There was one night, on his way back into the mountains in the midst of a blizzard, he really considered giving up after being turned away from a clanhold because Eddek’s note said ‘his trip down the mountain,’ and they considered that legalism enough to deny his request for hospitality. He was braving frigid conditions for other people and could have easily burned down every building in that wretched crag, and they still treated him this way? It pained his soul in a way that showed him just how much work he had yet to do on his patience.
Still, when he returned to the city, his welcome was much warmer than it had been on the road. There, he might be an outsider, but he was a helpful one, and the mere fact that he’d gone out in such lethal conditions when everyone else had insisted it was far too dangerous had bought him some credibility, and he was grateful for that. He’d come too late to save some of the dying he’d left behind. He regretted that and castigated himself for it even if he’d helped hundreds more.
You can’t always rely on magic, he told himself. It’s a powerful crutch, but a crutch just the same!
Still, the idea wouldn’t leave him, and after the worst of the plague subsided, inspiration finally struck. He cursed himself. As usual, he’d been thinking too small. If he could make talismans of heat and divining rods, he could certainly make a curative talisman. He’d practically thought of it not so long ago when he wondered what a healing stone might look like or how it might be powered, and the answer, unsurprisingly, was any way he wanted as long as he traced the runes correctly.
His first impulse was to create something that drew life force directly to heal or cure, but he decided against it because it didn’t seem wise to weaken a patient when you were trying to strengthen them. Likewise, cold was a bad choice because it would only be available for a few months of the year.
“Light’s off the table, too,” he mumbled as he remembered how dim it had made the sunlight in a previous experiment. “They’d definitely say it was cursed then, no matter what good it did.”

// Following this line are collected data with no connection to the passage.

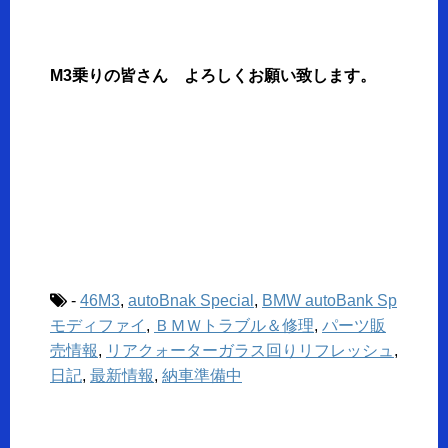
M3乗りの皆さん よろしくお願い致します。
-
46M3
,
autoBnak Special
,
BMW autoBank Sp
モディファイ
,
ＢＭＷトラブル＆修理
,
パーツ販
売情報
,
リアクォーターガラス回りリフレッシュ
,
日記
,
最新情報
,
納車準備中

In the end, Simon decided he pretty much had to go with fire. Something that used Dnarth Meiren to channel distant fires to heal the sick. It seemed safe enough to experiment with, and if it worked, all he’d have to do was build a bonfire nearby and then move it from patient to patient’s chest, letting the magic do its work. In the end, he had to use Delzam in several places in the complex runes he drew up as well, both as curing and as order.

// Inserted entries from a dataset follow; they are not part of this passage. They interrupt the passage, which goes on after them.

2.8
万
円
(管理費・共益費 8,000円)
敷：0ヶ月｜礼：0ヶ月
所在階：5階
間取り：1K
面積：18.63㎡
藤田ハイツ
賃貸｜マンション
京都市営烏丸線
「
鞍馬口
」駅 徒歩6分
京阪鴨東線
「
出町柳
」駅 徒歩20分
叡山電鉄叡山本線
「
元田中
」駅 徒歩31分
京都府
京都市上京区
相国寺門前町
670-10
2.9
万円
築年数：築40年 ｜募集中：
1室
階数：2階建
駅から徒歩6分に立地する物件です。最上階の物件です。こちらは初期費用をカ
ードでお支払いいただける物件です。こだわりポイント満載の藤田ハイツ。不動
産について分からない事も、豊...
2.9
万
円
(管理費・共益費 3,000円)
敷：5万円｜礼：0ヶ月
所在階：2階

While it only took days to come up with the original idea, it took weeks to refine it to something he might fit on a small object and actually carve the thing. It was simple enough, and the runic circuit, once completed, roughly translated to ‘use nearby heat to fuel healing and curing to bring the user back to their normal condition slowly.’
It wasn’t the most complicated rune he’d ever designed. The switch system he’d built into his sword to use multiple effects as needed was much more difficult; the problem here was size. A sword had all the surface area in the world to etch runes, and when the gaps in steel were backfilled with silver, only a well-trained eye would notice a difference.

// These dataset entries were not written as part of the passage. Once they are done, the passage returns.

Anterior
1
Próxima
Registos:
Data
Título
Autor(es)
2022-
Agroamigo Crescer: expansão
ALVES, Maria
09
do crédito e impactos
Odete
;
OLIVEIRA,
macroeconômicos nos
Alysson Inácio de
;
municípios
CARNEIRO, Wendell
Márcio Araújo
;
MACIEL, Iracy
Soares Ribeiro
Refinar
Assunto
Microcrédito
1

In this case, though, Simon had to use jewelry engraving tools to carve fine lines in an amulet he’d made to resemble the holy symbol of a local deity. The front was a sunburst embossed with the hands of friendship, and the back contained the necessary runic circuitry. By the time the spring thaw came, he was ready to test it, and he got good results, too. Though he tried it on himself first to make sure it wouldn’t cause the patient to burst into flames or anything, eventually, he tried it with others who came to him asking for help now that word had gotten around that he was a healer.
Though Simon was careful not to overdo it and be called a miracle worker, there was no doubt about it; his ‘prayers’ were every bit as effective as his healing spells had been, even if they were much slower because he used lesser words.